34. The product of claim 33, wherein the substrate comprises an organic substrate, said substrate comprises an organic waste and/or industrial byproduct/s.

35. The product of any one of claims 27 to 34, wherein the substrate originates from at least one of: (i) the food industry;

(ii) the agriculture industry; and

(iii) municipal solid waste.

36. The product of any one of claims 27 to 35, wherein the substrate comprises waste derived from anaerobic fermenters facilities and/or biogas facilities.

37. The product of any one of claims 27 to 36, wherein said cell comprises whole cells.

38. The product of any one of claims 27 to 36, wherein said cell comprises lysed cells or any preparation thereof.

39. The product of any one of claims 27 to 38, comprising protein isolate from said lactic acid microbial cell.

40. The product of any one of claims 27 to 99, comprising a combination of protein isolate and whole cells from said lactic acid microbial cell.

41. An isolated bacterium of the Tetragenococcus genus originating from the digestive tract of at least one ruminant, wherein said bacterium is characterized by the ability of growing on high salinity conditions.

42. The isolated bacterium of claim 41, wherein said bacterium is further capable of growing in high nitrogen concentrations.

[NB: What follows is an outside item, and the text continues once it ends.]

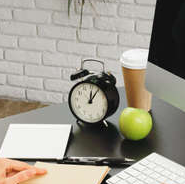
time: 12:05
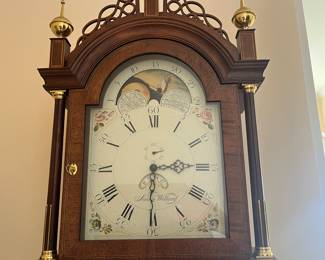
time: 6:14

43. The isolated bacterium of claim 41 or 42, said bacterium is closely related to Tetragenococcus halophilus and/or Tetragenococcus koreensis.

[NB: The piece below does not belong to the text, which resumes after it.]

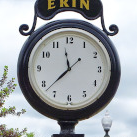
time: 11:37
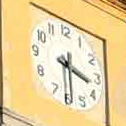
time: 3:29
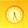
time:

44. The isolated bacterium of any one of claims 41 to 43, wherein the 16s rRNA of said bacterium comprises a nucleic acid sequence as denoted by at least one of: SEQ ID NO: 1 and/or SEQ ID NO: 2.

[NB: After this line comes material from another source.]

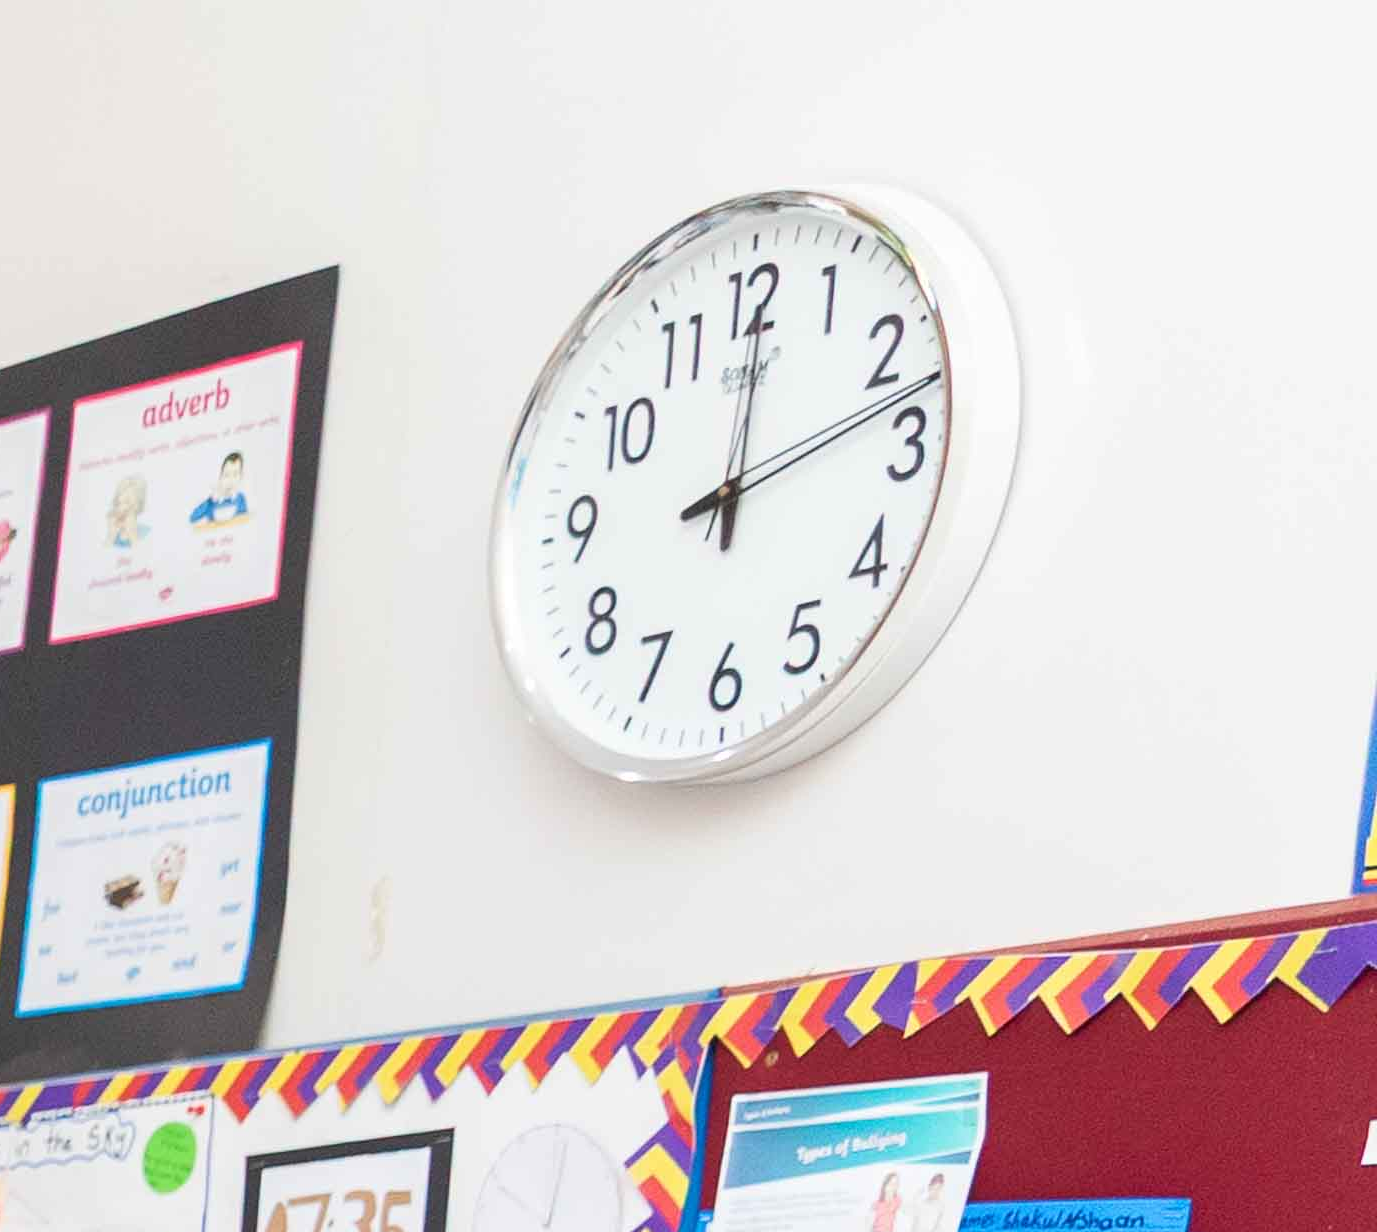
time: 12:12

45. A method of waste treatment, by converting at least one substrate originating from said waste and comprising high salt concentration into microbial biomass, the method comprising culturing at least one lactic acid microbial cell or a population of cells comprising said microbial cell on said at least one substrate, and/or recovering said cells and/or any product, derivative, extract or preparation thereof from the culture, wherein said at least one microbial cell is characterized by at least one of: (a) the ability of growing on high salt concentration substrate(s); (b) naturally residing in the digestive tract of at least one ruminant and (c) being at least one bacterium of the Tetragenococcus genus.

46. The method of claim 45, wherein said microbial biomass comprises single cell protein biomass.

47. The method according to claim 45 or 46, wherein said lactic acid microbial cell comprises the isolated bacterium of the Tetragenococcus genus as defined in in any one of claims 41-44.

48. A method for reducing carbon emissions and/or generating carbon credits, the method comprising:

49. The method of claim 48, further comprising recovering said microbial biomass or any derivative, preparation, or product thereof.